▸ INFORMATION:
━━━━━━
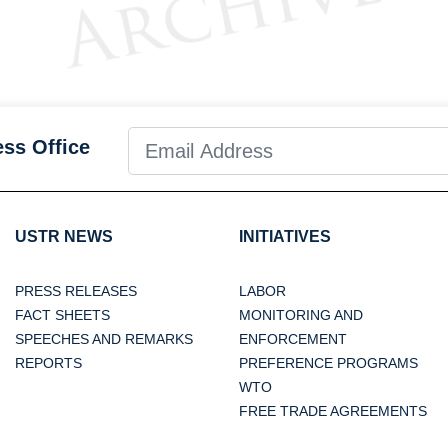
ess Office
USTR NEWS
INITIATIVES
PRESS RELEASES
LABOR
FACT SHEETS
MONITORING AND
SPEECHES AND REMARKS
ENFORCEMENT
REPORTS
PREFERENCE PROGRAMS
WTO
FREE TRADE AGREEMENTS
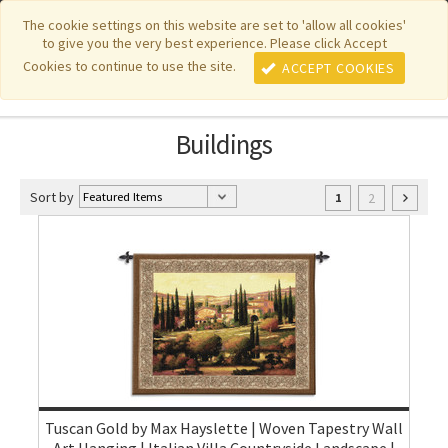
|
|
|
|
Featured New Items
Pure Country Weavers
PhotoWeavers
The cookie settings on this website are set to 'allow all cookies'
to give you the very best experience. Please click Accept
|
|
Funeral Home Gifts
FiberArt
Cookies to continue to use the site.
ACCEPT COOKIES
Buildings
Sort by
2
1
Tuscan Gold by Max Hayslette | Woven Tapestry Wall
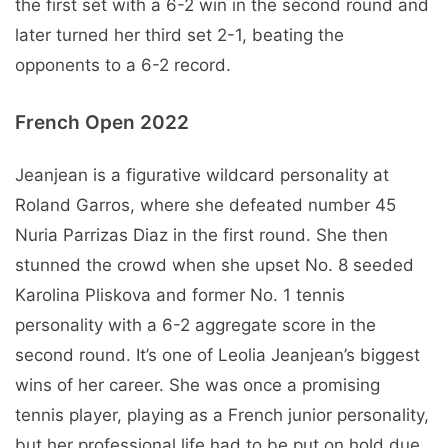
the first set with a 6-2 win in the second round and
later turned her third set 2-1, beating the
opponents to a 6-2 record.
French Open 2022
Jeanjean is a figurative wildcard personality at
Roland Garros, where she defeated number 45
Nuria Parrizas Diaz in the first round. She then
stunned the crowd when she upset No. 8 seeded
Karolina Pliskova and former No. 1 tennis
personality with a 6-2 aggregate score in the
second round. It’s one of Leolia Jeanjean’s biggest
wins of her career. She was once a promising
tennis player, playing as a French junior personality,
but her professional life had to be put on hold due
━━━━━━
▸ ABOUT THIS TASK: Without the pictures, give all of the entries above again exactly.

▸ SOLUTION:
ess Office
USTR NEWS
INITIATIVES
PRESS RELEASES
LABOR
FACT SHEETS
MONITORING AND
SPEECHES AND REMARKS
ENFORCEMENT
REPORTS
PREFERENCE PROGRAMS
WTO
FREE TRADE AGREEMENTS
|
|
|
|
Featured New Items
Pure Country Weavers
PhotoWeavers
The cookie settings on this website are set to 'allow all cookies'
to give you the very best experience. Please click Accept
|
|
Funeral Home Gifts
FiberArt
Cookies to continue to use the site.
ACCEPT COOKIES
Buildings
Sort by
2
1
Tuscan Gold by Max Hayslette | Woven Tapestry Wall
the first set with a 6-2 win in the second round and
later turned her third set 2-1, beating the
opponents to a 6-2 record.
French Open 2022
Jeanjean is a figurative wildcard personality at
Roland Garros, where she defeated number 45
Nuria Parrizas Diaz in the first round. She then
stunned the crowd when she upset No. 8 seeded
Karolina Pliskova and former No. 1 tennis
personality with a 6-2 aggregate score in the
second round. It’s one of Leolia Jeanjean’s biggest
wins of her career. She was once a promising
tennis player, playing as a French junior personality,
but her professional life had to be put on hold due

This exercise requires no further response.